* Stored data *
- - -
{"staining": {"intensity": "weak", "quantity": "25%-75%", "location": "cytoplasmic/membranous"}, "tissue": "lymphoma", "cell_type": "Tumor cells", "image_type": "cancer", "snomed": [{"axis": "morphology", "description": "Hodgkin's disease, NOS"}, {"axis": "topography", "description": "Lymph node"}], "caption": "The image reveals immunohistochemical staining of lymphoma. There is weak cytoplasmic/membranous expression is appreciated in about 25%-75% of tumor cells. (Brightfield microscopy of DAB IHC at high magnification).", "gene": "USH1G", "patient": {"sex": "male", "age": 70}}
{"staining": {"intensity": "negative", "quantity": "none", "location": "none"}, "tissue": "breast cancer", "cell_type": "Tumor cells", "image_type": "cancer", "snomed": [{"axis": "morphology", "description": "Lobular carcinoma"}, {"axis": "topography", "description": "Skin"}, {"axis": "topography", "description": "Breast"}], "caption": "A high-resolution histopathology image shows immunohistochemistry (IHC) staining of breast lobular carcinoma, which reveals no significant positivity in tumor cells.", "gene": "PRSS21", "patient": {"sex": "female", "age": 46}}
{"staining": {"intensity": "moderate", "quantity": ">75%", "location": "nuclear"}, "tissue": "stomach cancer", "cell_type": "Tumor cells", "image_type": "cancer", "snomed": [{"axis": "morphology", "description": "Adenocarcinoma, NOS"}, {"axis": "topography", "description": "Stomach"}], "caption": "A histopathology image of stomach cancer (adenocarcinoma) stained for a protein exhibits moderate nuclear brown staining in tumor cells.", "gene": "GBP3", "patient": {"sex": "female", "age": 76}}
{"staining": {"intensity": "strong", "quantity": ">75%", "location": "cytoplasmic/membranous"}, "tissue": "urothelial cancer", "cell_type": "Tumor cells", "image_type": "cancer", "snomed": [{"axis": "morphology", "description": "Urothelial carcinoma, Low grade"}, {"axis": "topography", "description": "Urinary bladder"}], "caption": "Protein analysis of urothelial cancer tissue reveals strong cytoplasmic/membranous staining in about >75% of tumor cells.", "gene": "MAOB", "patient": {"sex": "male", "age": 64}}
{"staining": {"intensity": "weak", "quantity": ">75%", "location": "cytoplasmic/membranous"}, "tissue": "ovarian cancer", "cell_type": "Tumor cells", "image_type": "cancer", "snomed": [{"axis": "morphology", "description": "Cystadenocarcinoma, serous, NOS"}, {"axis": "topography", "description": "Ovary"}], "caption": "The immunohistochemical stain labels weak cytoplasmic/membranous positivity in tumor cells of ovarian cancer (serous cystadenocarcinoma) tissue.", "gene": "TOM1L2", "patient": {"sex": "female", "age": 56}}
- - -
* Assigned task *
Although the records may continue, retype only the lines from the first one through the one containing "high-resolution histopathology image", exactly as they appear.

* Result *
{"staining": {"intensity": "weak", "quantity": "25%-75%", "location": "cytoplasmic/membranous"}, "tissue": "lymphoma", "cell_type": "Tumor cells", "image_type": "cancer", "snomed": [{"axis": "morphology", "description": "Hodgkin's disease, NOS"}, {"axis": "topography", "description": "Lymph node"}], "caption": "The image reveals immunohistochemical staining of lymphoma. There is weak cytoplasmic/membranous expression is appreciated in about 25%-75% of tumor cells. (Brightfield microscopy of DAB IHC at high magnification).", "gene": "USH1G", "patient": {"sex": "male", "age": 70}}
{"staining": {"intensity": "negative", "quantity": "none", "location": "none"}, "tissue": "breast cancer", "cell_type": "Tumor cells", "image_type": "cancer", "snomed": [{"axis": "morphology", "description": "Lobular carcinoma"}, {"axis": "topography", "description": "Skin"}, {"axis": "topography", "description": "Breast"}], "caption": "A high-resolution histopathology image shows immunohistochemistry (IHC) staining of breast lobular carcinoma, which reveals no significant positivity in tumor cells.", "gene": "PRSS21", "patient": {"sex": "female", "age": 46}}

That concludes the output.